Today was a surprise for many, depending on who you talk to. Microsoft chose a low key but effective channel to announce the final branding for the next version of Windows, Windows 7. We in the Windows Enthusiast community have been accustomed to codenames then a final christening sometime during the products technical testing. I have been discussing the moniker for Windows 7 for a good while now and others in the community such as Ed Bott brought the topic up just last week.
Let me just quote what I had to say, you can see the entire post here
I hate to say it, but Windows 7 client is beginning to sound like a minor release indeed. With both the Server and Client expected to RTM the same time, it pretty much adds up that Windows 7 will actually be version 6.1. The reason I am hearing for the code name is because Steve Sinofsky likes whole numbers, but at the same time, it just does not add up why you would call the codename ‘Windows 7’, unless the Windows Team is considering it a 7th release of the Windows product, not technically a 7th ‘version’ of the NT kernel itself. We must take into account, Microsoft stop using the NT version in its branding with the release of Windows 2000 which was 5.0, XP 5.1, Server 2003 5.2.

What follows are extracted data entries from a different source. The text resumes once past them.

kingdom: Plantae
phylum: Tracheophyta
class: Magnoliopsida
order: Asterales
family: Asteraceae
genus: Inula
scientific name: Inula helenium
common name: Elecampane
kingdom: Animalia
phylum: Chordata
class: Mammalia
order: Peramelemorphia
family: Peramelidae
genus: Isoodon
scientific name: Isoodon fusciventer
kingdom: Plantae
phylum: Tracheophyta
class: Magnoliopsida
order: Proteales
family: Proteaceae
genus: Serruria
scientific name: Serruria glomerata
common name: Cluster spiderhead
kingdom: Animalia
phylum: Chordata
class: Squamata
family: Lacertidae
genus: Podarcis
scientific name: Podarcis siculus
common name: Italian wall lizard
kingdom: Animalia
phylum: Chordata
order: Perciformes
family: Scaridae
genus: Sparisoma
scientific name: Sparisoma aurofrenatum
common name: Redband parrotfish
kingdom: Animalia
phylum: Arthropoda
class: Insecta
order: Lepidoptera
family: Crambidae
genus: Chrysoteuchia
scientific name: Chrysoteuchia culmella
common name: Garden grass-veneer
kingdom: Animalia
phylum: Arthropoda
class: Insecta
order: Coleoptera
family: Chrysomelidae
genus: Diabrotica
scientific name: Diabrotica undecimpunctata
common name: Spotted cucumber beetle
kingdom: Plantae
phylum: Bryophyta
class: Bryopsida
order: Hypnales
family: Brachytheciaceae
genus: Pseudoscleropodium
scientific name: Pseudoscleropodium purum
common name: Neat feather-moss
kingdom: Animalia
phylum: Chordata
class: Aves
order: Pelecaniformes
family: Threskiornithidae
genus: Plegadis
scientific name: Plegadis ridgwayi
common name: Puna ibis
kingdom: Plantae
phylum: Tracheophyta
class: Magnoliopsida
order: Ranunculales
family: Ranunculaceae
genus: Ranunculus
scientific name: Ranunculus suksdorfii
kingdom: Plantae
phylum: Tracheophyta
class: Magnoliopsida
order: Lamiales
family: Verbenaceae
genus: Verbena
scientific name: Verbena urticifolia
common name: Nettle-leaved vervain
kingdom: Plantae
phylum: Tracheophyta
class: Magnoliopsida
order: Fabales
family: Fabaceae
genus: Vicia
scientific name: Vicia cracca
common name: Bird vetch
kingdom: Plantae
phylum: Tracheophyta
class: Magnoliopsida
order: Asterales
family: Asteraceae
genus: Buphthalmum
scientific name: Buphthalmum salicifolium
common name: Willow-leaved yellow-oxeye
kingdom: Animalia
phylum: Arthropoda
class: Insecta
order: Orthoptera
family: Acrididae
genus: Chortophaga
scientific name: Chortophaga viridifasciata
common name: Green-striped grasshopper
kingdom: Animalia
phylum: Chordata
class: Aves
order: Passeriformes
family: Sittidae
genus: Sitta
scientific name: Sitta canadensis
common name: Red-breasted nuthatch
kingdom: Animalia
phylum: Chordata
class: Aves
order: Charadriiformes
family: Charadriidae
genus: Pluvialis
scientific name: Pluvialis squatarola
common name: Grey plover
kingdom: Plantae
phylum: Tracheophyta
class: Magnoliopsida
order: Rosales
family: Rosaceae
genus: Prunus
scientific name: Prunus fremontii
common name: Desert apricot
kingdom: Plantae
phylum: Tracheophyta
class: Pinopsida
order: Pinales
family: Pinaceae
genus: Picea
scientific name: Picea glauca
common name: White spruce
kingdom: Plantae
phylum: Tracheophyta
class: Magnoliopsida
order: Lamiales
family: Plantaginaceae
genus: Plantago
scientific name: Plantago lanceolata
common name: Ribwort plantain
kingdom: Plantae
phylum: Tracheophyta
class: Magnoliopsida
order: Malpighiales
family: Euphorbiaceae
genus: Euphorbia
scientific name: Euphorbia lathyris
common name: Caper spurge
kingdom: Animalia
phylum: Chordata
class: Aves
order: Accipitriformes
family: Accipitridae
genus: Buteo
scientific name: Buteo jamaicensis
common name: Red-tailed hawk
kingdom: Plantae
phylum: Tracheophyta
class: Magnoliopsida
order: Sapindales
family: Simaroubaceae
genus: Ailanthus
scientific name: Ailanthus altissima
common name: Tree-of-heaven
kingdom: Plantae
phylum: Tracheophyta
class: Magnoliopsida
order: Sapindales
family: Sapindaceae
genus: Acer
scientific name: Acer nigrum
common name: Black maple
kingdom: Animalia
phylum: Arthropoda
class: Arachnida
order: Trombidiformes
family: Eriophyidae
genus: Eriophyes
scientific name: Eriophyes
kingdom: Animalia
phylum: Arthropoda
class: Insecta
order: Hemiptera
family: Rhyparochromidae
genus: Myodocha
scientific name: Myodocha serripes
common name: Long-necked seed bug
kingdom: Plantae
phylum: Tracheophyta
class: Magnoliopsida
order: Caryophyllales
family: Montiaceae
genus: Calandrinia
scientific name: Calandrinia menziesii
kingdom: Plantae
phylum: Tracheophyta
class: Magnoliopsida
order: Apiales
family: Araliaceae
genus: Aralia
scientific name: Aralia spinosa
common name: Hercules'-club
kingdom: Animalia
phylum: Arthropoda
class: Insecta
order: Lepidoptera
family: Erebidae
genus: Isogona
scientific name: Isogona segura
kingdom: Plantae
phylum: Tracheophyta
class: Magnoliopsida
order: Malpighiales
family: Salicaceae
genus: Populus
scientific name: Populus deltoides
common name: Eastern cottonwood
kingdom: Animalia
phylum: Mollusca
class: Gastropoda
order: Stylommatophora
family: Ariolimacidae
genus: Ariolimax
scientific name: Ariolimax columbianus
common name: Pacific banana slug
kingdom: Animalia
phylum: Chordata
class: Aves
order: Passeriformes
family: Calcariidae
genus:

Here is the problem I just discovered after writing the above, Microsoft could not use that logic, since it would mean that XP was the 6th release of Windows, Vista the 7th and 7 being the 8th.Microsoft needs to explain themselves. If it continues with the 6.1 version by Beta 1, its definitely a Vista R2 and Windows Server 2008 R2 releases.
Another thing about versions
- During the early parts of the Longhorn development, when the OS was at Alpha, Microsoft christened it version 6.0, I am talking builds 4xxx. The leaked Windows 7 builds we have been seeing earlier this year have been using the version 6.1 for the kernel. Some said that was because not all of the product had matured enough to become a part of what at Microsoft is called the ‘winmain’ build. Persons in the enthusiast community assumed that by PDC 2008 Windows 7’s kernel would reflect version 7, but with PDC only a couple months away, its looking unlikely at this stage.”
I will admit, I have been reading the releases wrong, but I did point out the possible way Microsoft has now decided to communicate Windows 7.
Some persons are looking on Windows XP 5.1 as a major release that discredits Windows 7 as being a 7th release, it would in fact make it the 8th release. Lets go back down memory lane:
- Windows 1x – 1.0, 1.1
- Windows 2x – 2.0, 2.1
- Windows 3x – 3.0, 3.1, 3.2 (Chinese) NT 3.1, NT 3.5, NT 3.51
- Windows 4x – 95, NT 4.0, 98, 98 SE, ME
- Windows 5x – 2000 (5.0), XP (5.1), Server 2003/R2 (5.2)
- Windows 6x – Vista, Server 2008
- Windows 7
The versioning still needs to be questioned, since the kernel version still remains 6.1 and Microsoft considers this a major release as XP (5.1). The discrepancy in marketing is highlighted when you look deeper at Windows 7. Logical reasons for this naming has been suggested, but the reason why Microsoft has retained the kernel version has been noted by Microsoft – Compatibility.
“Furthermore, Windows 7, despite it’s rather pretentious sounding code name (a result of Sinofsky’s like of big round numbers) is NOT Windows NT 7, but rather 6.1(current builds are numbered 67xx as a direct continuation of the longhorn codebase). Put simply, it is not a big jump as a codebase revision and the new changes, on both the client and server, will be focused on user features, not core OS components. The big core OS changes are WDDM 2 and a kernel scheduler update to remove the simple bitmask enumeration of processors so that the OS can schedule more than 64 concurrent threads."
Microsoft wants to ensure compatibility is not a problem with this release, and 6.1 as the NT kernel ensures that. A lot of people are calling this release minor, but please, understand, its not, its actually major and there will be a whole lot more to be revealed. Windows XP itself was considered a major update that introduced many changes such as the Luna Theme and the updated Start menu in addition to being first consumer version of Windows based on NT.